Kaléidoscope : l’appel qui peut tout changer

À Nouméa, l’innovation ne se limite plus aux discours : elle se construit sur le terrain.
L’Université de la Nouvelle-Calédonie lance une initiative qui pourrait bien redéfinir le lien entre savoirs et société.
Un appel à projets ambitieux pour réveiller les talents locaux
C’est une première qui marque un tournant dans la stratégie culturelle et scientifique du territoire. L’Université de la Nouvelle-Calédonie (UNC) lance officiellement un appel à projets dans le cadre du Festival Kaléidoscope 2026, avec une ambition claire : faire émerger des créations originales capables de relier les arts, les sciences et la société calédonienne.

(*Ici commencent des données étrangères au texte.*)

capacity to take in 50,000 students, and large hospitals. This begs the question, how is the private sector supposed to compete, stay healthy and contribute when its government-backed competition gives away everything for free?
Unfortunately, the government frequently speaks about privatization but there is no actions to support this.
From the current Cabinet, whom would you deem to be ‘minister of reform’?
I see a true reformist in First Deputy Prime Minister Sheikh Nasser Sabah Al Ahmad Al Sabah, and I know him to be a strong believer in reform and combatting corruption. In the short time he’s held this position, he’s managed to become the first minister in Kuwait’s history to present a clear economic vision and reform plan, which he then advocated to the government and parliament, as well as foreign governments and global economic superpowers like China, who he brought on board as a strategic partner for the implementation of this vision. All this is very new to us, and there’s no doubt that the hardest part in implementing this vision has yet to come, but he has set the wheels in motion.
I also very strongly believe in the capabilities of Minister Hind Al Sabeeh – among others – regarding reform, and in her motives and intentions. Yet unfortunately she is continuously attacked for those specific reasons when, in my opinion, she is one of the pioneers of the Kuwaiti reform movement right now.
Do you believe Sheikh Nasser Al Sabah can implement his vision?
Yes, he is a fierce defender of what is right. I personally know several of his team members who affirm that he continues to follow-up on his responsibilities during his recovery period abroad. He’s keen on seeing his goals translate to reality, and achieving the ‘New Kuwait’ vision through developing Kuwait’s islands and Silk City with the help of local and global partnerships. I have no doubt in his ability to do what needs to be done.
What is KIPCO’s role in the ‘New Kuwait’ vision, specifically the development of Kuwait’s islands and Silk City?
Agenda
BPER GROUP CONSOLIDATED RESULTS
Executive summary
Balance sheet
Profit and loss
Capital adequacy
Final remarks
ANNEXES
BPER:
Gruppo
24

Ouvert à tous artistes, chercheurs, associations, étudiants ou acteurs engagés cet appel à projets s’inscrit dans une logique de décloisonnement des disciplines. Loin des circuits fermés et élitistes, l’UNC affiche ici une volonté assumée : remettre la création et la connaissance au cœur du territoire.
Placée sous le thème « Écouter pour apprendre, partager et transmettre », cette première édition entend reconnecter les savoirs aux réalités locales. Une orientation qui tranche avec certaines approches déconnectées du terrain, en privilégiant, au contraire, l’ancrage culturel, environnemental et sociétal calédonien.
Les formats attendus sont volontairement ouverts :
œuvres et installations mêlant art et science
performances immersives
ateliers participatifs
conférences, tables rondes et débats
Toutes les disciplines sont les bienvenues, avec une incitation forte à l’interdisciplinarité. Une manière de valoriser l’intelligence collective plutôt que les approches isolées.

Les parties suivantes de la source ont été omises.